**Supplied entries:**
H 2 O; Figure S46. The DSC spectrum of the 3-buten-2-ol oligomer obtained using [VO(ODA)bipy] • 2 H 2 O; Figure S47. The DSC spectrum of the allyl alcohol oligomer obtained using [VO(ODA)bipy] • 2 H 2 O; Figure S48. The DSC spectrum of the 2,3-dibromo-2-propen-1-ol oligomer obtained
--
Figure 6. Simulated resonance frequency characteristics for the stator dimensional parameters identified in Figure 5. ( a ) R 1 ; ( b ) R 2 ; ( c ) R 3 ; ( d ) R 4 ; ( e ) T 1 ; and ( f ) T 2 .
==
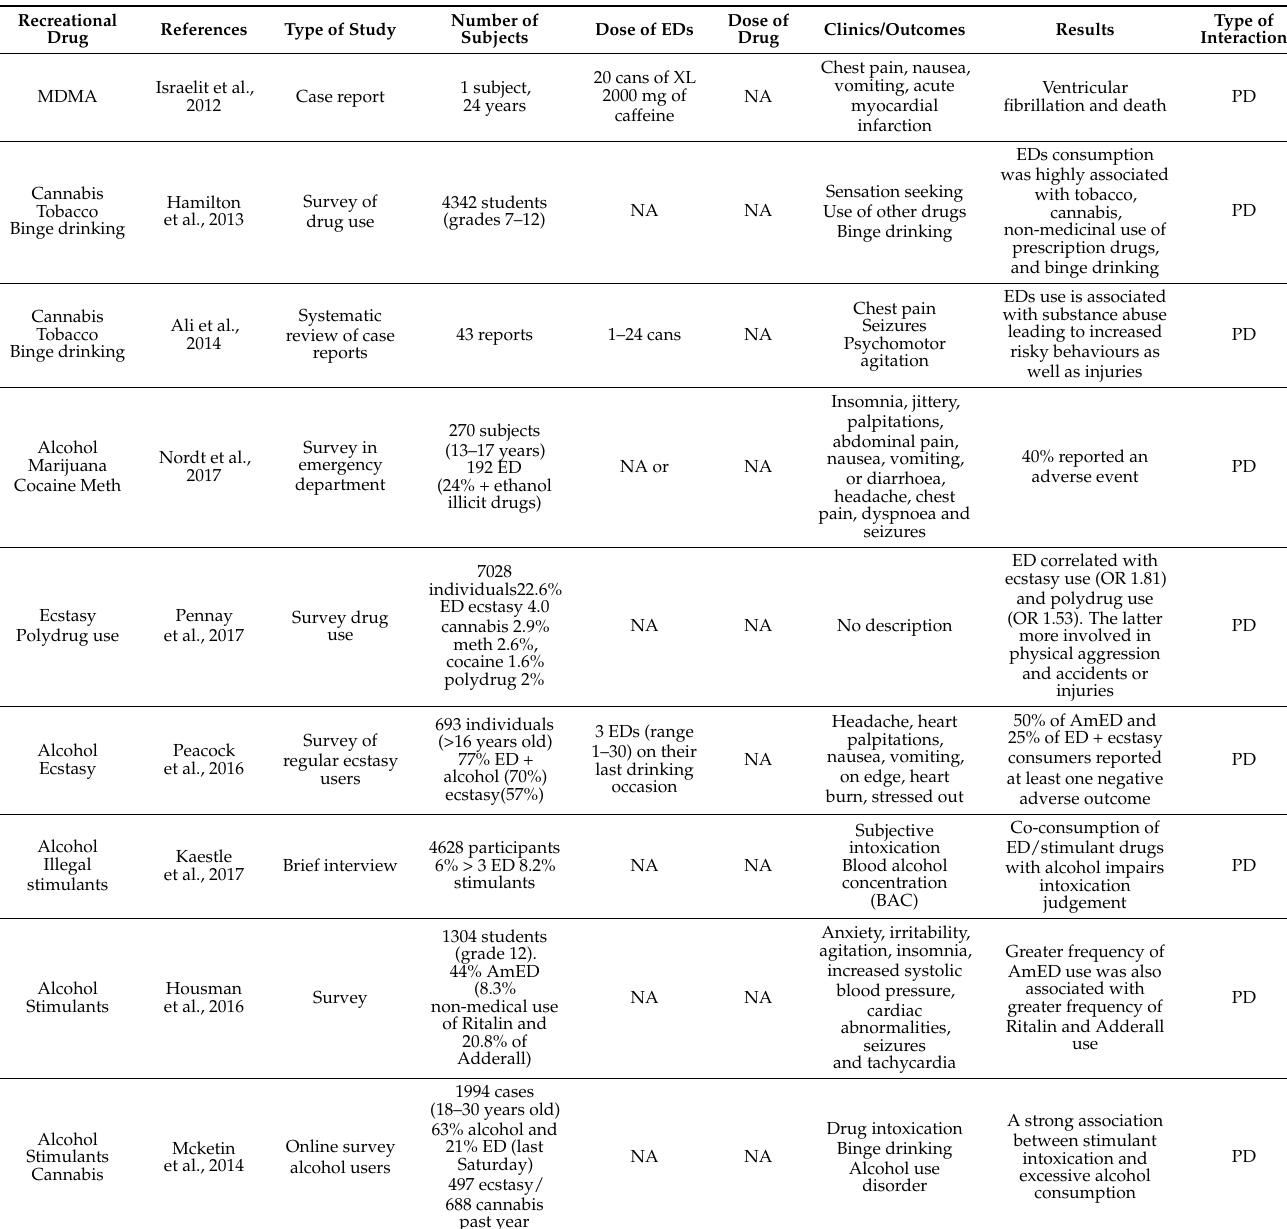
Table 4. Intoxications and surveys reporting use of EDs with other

**What this task involves:**
Each line in the listing where the word "Figure" is found is to be copied.

**The completed task:**
H 2 O; Figure S46. The DSC spectrum of the 3-buten-2-ol oligomer obtained using [VO(ODA)bipy] • 2 H 2 O; Figure S47. The DSC spectrum of the allyl alcohol oligomer obtained using [VO(ODA)bipy] • 2 H 2 O; Figure S48. The DSC spectrum of the 2,3-dibromo-2-propen-1-ol oligomer obtained
Figure 6. Simulated resonance frequency characteristics for the stator dimensional parameters identified in Figure 5. ( a ) R 1 ; ( b ) R 2 ; ( c ) R 3 ; ( d ) R 4 ; ( e ) T 1 ; and ( f ) T 2 .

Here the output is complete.